Task to carry out —
Your answer must be an exact copy of the entries, containing no images.

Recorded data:
_ _ _ _

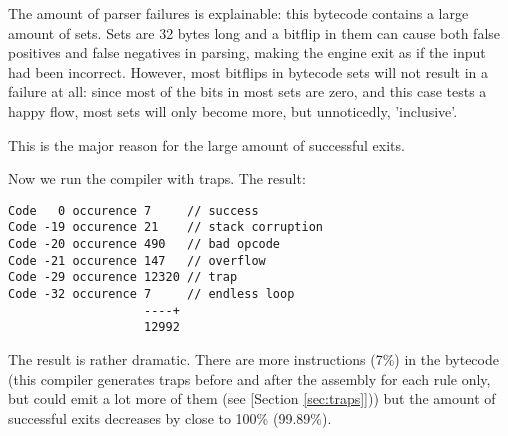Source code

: The amount of parser failures is explainable: this bytecode contains
a large amount of sets. Sets are 32 bytes long and a bitflip in them
can cause both false positives and false negatives in parsing, making
the engine exit as if the input had been incorrect. However, most bitflips
in bytecode sets will not result in a failure at all: since most of the
bits in most sets are zero, and this case tests a happy flow, most sets
will only become more, but unnoticedly, 'inclusive'.

This is the major reason for the large amount of successful exits.

Now we run the compiler with traps. The result:

\begin{myquote}
\begin{verbatim}
Code   0 occurence 7     // success
Code -19 occurence 21    // stack corruption
Code -20 occurence 490   // bad opcode
Code -21 occurence 147   // overflow
Code -29 occurence 12320 // trap
Code -32 occurence 7     // endless loop
                   ----+
                   12992

\end{verbatim}
\end{myquote}

The result is rather dramatic. There are more instructions (7\%) in the bytecode
(this compiler generates traps before and after the assembly for each rule only,
but could emit a lot more of them (see [Section \ref{sec:traps}]))
but the amount of successful exits decreases by close to 100\% (99.89\%).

_ _ _ _

Solution to this task —
Source code

: The amount of parser failures is explainable: this bytecode contains
a large amount of sets. Sets are 32 bytes long and a bitflip in them
can cause both false positives and false negatives in parsing, making
the engine exit as if the input had been incorrect. However, most bitflips
in bytecode sets will not result in a failure at all: since most of the
bits in most sets are zero, and this case tests a happy flow, most sets
will only become more, but unnoticedly, 'inclusive'.

This is the major reason for the large amount of successful exits.

Now we run the compiler with traps. The result:

\begin{myquote}
\begin{verbatim}
Code   0 occurence 7     // success
Code -19 occurence 21    // stack corruption
Code -20 occurence 490   // bad opcode
Code -21 occurence 147   // overflow
Code -29 occurence 12320 // trap
Code -32 occurence 7     // endless loop
                   ----+
                   12992

\end{verbatim}
\end{myquote}

The result is rather dramatic. There are more instructions (7\%) in the bytecode
(this compiler generates traps before and after the assembly for each rule only,
but could emit a lot more of them (see [Section \ref{sec:traps}]))
but the amount of successful exits decreases by close to 100\% (99.89\%).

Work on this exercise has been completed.